The Michigan Economic Growth Authority was created by the Engler administration and Michigan Legislature in 1995. It was a refundable business tax credit. In addition to receiving tax credits, companies were often offered additional state-level incentives, such as property tax abatements or job training subsidies. Moreover, state law mandated that local units of government contributed something to the deal, which often involved local property tax abatements.
This study is now the sixth rigorous study of the MEGA program and the fifth to find negative results. Three of the studies have been published by the Mackinac Center for Public Policy. The first looked at MEGA’s impact on the state’s economy and three sectors and was published in 2005. It found that for every $123,000 in tax credits offered, the program created just two construction jobs and these added jobs disappeared within two years. Employment and income in the manufacturing and warehousing sectors were essentially unaffected by the MEGA program.[72] The second study, published in 2009, estimated that for every $1 million in tax credits earned by manufacturing firms, there was an associated decline of 95 jobs in the county in which the MEGA project was located.[73]
A third study, also published in 2009 by the Anderson Economic Group, found that the MEGA program came with an opportunity cost of at least 8,000 jobs. That is, if instead of providing tax incentives to companies state bureaucrats thought would be winners, policymakers reduced business taxes by an equal amount, thousands more jobs would have been created.[74]
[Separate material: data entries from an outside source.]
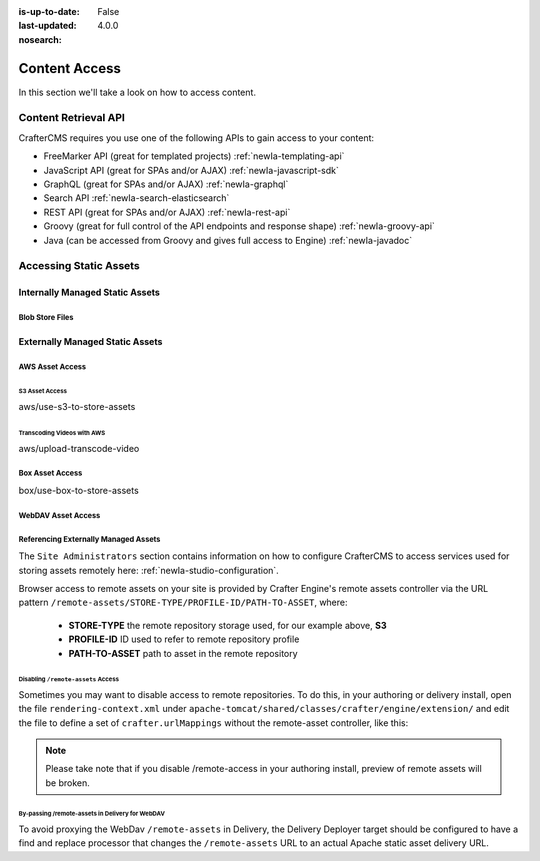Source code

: :is-up-to-date: False
:last-updated: 4.0.0
:nosearch:

.. _newIa-headless-accessing-content:

==============
Content Access
==============

In this section we'll take a look on how to access content.

---------------------
Content Retrieval API
---------------------

CrafterCMS requires you use one of the following APIs to gain access to your content:

* FreeMarker API (great for templated projects) :ref:`newIa-templating-api`
* JavaScript API (great for SPAs and/or AJAX) :ref:`newIa-javascript-sdk`
* GraphQL (great for SPAs and/or AJAX) :ref:`newIa-graphql`
* Search API :ref:`newIa-search-elasticsearch`
* REST API (great for SPAs and/or AJAX) :ref:`newIa-rest-api`
* Groovy (great for full control of the API endpoints and response shape) :ref:`newIa-groovy-api`
* Java (can be accessed from Groovy and gives full access to Engine) :ref:`newIa-javadoc`

-----------------------
Accessing Static Assets
-----------------------

.. Define what a static asset is

^^^^^^^^^^^^^^^^^^^^^^^^^^^^^^^^
Internally Managed Static Assets
^^^^^^^^^^^^^^^^^^^^^^^^^^^^^^^^

.. Regular files stored in git

Blob Store Files
----------------

.. For large files that are still managed directly by Studio and go through the same workflow and publishing processes, the blob store offers...
.. High-level overview of the blob store goes here

^^^^^^^^^^^^^^^^^^^^^^^^^^^^^^^^
Externally Managed Static Assets
^^^^^^^^^^^^^^^^^^^^^^^^^^^^^^^^

.. TODO: Flesh this out

.. Indicate that external assets are still indexed by Crafter for search

.. Content is stored externally for
   - Integration
   - Large files

.. By default content is stored in the project's Git repository, however, it's often necessary to store content
   in external content stores, like a DAM or S3.
   Additionally, large files...


AWS Asset Access
----------------

S3 Asset Access
^^^^^^^^^^^^^^^
aws/use-s3-to-store-assets

Transcoding Videos with AWS
^^^^^^^^^^^^^^^^^^^^^^^^^^^
aws/upload-transcode-video


Box Asset Access
----------------
box/use-box-to-store-assets

WebDAV Asset Access
-------------------

.. explain webdav

Referencing Externally Managed Assets
-------------------------------------

The ``Site Administrators`` section
contains information on how to configure CrafterCMS to access services used for storing assets remotely
here: :ref:`newIa-studio-configuration`.

Browser access to remote assets on your site is provided by Crafter Engine's remote assets controller
via the URL pattern ``/remote-assets/STORE-TYPE/PROFILE-ID/PATH-TO-ASSET``, where:

   * **STORE-TYPE** the remote repository storage used, for our example above, **S3**
   * **PROFILE-ID** ID used to refer to remote repository profile
   * **PATH-TO-ASSET**  path to asset in the remote repository

Disabling ``/remote-assets`` Access
^^^^^^^^^^^^^^^^^^^^^^^^^^^^^^^^^^^

Sometimes you may want to disable access to remote repositories. To do this, in your authoring or delivery
install, open the file ``rendering-context.xml`` under ``apache-tomcat/shared/classes/crafter/engine/extension/``
and edit the file to define a set of ``crafter.urlMappings`` without the remote-asset controller, like this:

.. code-block:: xml
    :caption: {CRAFTER-INSTALL}/bin/apache-tomcat/shared/classes/crafter/engine/extension/rendering-context.xml
    :linenos:

    <util:map id="crafter.urlMappings">
        <entry key="/api/**" value-ref="crafter.restScriptsController"/>
        <entry key="/api/1/services/**" value-ref="crafter.restScriptsController"/> <!-- Deprecated mapping, might be removed in a later version -->
        <entry key="/static-assets/**" value-ref="crafter.staticAssetsRequestHandler"/>
        <!--entry key="/remote-assets/**" value-ref="crafter.remoteAssetsRequestHandler"/-->
        <entry key="/*" value-ref="crafter.pageRenderController"/>
    </util:map>

.. note:: Please take note that if you disable /remote-access in your authoring install, preview of remote
          assets will be broken.


By-passing /remote-assets in Delivery for WebDAV
^^^^^^^^^^^^^^^^^^^^^^^^^^^^^^^^^^^^^^^^^^^^^^^^

To avoid proxying the WebDav ``/remote-assets`` in Delivery, the Delivery Deployer target should be configured
to have a find and replace processor that changes the ``/remote-assets`` URL to an actual Apache static asset
delivery URL.

.. code-block:: yaml
  :linenos:
  :caption: {CRAFTER-DELIVERY-INSTALL}/data/deployer/targets/SITE-NAME-default.yaml

  - processorName: findAndReplaceProcessor
    textPattern: /remote-assets/webdav(/([^&quot;&lt;]+)
    replacement: 'http://apache.static-asset.delivery.url$1'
The fourth study of the MEGA program was published in the American Review of Public Administration in 2013. It was authored by Michigan State University scholar Laura Reese and titled, “If All You Have Is a Hammer: Finding Economic Development Policies that Matter.” This review looked at the contributions of different economic development policies in Michigan, including MEGA, to local economic health, or performance. Reese found “no significant relationships between the number of MEGAs granted and residential health or health change over any period of time.”[75]
The fifth study to look at MEGA was published in 2014 and remains the only study to find a positive impact. It was written by Timothy Bartik and George Erickcek and published in the journal Economic Development Quarterly. It is titled, “Simulating the Effects of Michigan's MEGA Tax Credit Program on Job Creation and Fiscal Benefits.” This paper used a software program called REMI to estimate the effects of the program. Specifically, it indirectly estimates the impact of the MEGA incentive program by simulating the likelihood that an incentive would actually be decisive, and it uses that figure to help generate employment and fiscal effects. According to the authors, “[T]he simulated probabilities are based on the incentive’s impacts on costs and on previous estimates of how business location and expansion decisions respond to costs.”[76]
They find a range in which MEGA may have been a deciding factor in a business location decision: between 2.06% and 24.74% of MEGA incentive deals.[77]
The five studies above use different techniques compared to this sixth analysis of the MEGA program. Perhaps the chief difference is that our analysis of MEGA is performed with actual employment measured at MEGA recipient firms using the NETS database over a long span of time.
In addition, the new analysis performed for this study examined the incentive database, using both single incentives to firms and multiple incentives to the same firms, and the results were effectively the same. This is important with respect to MEGA because a single tax credit deal may have been married to a host of other state incentives.